Köhler cautioned, however, that restructuring Argentina’s sovereign defaulted debt remains the most critical task for the coming period. He said that the authorities’ intention is to launch a debt exchange offer that aims at attracting broad creditor support and, toward this end, they are expected to deepen their dialogue with private creditors in order to reach a collaborative, comprehensive, and sustainable sovereign debt restructuring.

The much improved economic outlook gives Argentina an important opportunity to put in place policies that will strengthen domestic and international confidence, thereby sustaining growth and allowing the authorities’ employment and poverty reduction goals to be achieved. The key commitments under the program include steps to restore fiscal sustainability, strengthen the banking system further, address the issues confronting the utilities, and build a business environment that encourages investment.
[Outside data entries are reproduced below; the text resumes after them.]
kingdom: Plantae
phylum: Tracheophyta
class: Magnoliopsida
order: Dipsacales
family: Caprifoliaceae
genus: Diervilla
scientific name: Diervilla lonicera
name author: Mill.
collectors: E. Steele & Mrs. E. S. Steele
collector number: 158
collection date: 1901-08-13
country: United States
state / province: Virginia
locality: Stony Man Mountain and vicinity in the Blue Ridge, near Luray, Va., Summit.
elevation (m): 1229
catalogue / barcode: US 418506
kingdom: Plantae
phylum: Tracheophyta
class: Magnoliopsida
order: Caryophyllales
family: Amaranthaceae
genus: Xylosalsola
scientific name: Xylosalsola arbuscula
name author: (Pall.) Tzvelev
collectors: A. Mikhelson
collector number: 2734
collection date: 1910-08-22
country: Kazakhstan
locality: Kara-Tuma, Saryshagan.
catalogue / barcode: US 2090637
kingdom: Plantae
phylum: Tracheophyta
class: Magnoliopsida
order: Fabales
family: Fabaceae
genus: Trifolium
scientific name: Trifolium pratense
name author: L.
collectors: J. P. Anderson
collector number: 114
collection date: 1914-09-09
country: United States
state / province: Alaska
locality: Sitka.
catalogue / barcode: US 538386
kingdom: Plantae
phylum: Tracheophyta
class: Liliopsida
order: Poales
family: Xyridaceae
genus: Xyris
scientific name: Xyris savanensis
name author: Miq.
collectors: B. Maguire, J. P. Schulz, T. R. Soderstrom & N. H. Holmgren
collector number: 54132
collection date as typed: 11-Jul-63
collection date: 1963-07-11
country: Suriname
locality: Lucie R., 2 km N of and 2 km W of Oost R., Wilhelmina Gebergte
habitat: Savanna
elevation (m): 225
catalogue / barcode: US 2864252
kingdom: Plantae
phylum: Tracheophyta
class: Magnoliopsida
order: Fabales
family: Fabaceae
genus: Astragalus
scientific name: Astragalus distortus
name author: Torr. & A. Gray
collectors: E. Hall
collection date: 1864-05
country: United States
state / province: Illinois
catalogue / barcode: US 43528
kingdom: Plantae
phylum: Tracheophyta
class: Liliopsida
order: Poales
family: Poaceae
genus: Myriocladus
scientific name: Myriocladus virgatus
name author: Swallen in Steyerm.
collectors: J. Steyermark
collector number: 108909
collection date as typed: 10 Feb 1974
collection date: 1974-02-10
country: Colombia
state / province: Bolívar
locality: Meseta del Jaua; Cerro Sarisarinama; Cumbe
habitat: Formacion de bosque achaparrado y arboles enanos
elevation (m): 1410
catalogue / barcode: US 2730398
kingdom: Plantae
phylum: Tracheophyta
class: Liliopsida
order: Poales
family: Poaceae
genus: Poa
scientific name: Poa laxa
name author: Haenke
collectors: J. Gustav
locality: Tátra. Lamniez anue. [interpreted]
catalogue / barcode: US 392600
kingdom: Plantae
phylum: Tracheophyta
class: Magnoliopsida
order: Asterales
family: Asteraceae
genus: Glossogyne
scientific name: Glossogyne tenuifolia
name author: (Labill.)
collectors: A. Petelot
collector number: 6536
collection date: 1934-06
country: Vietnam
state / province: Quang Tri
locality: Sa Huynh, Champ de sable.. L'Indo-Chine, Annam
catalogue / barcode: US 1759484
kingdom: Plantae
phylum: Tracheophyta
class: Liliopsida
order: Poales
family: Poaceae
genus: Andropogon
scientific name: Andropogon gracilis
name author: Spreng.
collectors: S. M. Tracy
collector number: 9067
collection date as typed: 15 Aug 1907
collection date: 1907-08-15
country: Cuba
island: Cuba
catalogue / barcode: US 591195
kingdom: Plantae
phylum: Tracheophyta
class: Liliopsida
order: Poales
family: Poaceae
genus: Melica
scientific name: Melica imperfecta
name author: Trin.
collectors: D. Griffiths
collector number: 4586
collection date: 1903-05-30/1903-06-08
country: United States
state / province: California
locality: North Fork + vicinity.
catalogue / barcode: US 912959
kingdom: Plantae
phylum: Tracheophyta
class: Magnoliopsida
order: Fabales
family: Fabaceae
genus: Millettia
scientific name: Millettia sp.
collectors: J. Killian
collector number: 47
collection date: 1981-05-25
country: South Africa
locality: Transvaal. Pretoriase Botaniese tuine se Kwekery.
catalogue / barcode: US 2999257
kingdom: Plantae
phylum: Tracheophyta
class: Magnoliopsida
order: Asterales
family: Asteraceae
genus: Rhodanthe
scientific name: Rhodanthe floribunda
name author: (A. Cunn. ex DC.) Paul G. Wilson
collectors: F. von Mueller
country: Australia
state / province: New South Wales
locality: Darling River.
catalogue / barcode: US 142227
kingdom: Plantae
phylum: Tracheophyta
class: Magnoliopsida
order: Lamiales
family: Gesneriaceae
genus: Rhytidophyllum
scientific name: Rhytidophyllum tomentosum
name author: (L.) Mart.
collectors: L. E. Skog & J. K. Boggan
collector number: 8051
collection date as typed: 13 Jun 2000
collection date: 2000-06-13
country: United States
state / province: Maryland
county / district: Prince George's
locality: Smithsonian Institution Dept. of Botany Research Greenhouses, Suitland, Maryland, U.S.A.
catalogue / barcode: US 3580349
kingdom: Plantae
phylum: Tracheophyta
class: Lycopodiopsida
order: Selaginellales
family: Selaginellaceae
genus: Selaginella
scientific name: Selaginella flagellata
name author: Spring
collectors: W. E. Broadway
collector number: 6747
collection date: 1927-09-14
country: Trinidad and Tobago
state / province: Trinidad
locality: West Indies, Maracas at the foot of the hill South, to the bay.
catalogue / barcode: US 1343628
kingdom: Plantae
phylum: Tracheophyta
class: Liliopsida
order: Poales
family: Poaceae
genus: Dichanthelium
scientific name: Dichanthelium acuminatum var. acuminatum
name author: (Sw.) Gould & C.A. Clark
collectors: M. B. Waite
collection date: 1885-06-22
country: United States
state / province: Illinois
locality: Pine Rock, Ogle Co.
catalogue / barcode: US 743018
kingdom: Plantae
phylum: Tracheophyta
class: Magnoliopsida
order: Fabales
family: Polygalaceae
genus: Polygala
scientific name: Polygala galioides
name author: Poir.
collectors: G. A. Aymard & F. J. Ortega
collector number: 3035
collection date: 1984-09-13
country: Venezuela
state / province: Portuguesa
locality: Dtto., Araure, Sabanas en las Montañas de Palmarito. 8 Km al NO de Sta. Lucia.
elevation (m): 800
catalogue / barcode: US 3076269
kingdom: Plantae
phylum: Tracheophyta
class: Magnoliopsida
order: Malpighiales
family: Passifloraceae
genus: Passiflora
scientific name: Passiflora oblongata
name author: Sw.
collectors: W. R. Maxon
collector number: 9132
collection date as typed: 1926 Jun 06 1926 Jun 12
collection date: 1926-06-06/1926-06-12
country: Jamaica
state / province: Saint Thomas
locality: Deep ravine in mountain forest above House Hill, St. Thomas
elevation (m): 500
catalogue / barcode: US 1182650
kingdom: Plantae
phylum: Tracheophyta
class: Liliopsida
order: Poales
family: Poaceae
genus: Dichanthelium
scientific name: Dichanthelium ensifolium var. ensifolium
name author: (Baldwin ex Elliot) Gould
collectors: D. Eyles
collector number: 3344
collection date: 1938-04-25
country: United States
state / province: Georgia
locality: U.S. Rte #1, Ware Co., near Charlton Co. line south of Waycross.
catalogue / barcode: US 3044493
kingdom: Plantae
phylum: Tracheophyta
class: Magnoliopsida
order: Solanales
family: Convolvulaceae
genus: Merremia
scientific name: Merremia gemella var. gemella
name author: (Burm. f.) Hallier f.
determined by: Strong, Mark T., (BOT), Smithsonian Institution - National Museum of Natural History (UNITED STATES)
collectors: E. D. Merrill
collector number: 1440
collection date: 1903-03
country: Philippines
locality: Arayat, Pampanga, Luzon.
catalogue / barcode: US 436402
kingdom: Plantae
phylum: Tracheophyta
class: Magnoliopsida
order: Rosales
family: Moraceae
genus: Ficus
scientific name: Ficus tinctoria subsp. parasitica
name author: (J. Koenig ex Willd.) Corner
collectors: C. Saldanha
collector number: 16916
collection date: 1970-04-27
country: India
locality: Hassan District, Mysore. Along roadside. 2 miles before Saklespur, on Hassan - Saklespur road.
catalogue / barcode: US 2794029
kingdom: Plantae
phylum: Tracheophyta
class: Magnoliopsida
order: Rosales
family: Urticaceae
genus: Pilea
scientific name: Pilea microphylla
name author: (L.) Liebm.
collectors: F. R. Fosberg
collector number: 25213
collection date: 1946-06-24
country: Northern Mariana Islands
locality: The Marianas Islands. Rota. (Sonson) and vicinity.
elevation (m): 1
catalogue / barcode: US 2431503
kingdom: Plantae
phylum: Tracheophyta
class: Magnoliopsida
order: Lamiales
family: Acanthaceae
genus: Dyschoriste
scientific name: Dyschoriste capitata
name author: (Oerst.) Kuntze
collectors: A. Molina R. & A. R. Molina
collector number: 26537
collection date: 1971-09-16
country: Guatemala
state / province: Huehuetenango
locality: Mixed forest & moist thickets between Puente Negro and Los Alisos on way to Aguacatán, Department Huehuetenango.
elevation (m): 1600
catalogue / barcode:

It is hoped that the authorities will use the completion of the first review as an opportunity to move forcefully forward in these areas, as well as in deepening their relations with private creditors, ahead of the second program review.

The IMF, concluded Köhler, continues to stand ready to help Argentina achieve these goals, adding that the success of the program will depend on good understanding and cooperation between Argentina, the IMF, and Argentina’s creditors in a spirit of mutual trust and improved communications.

Argentina’s next review under the current loan is scheduled for mid-March 2004.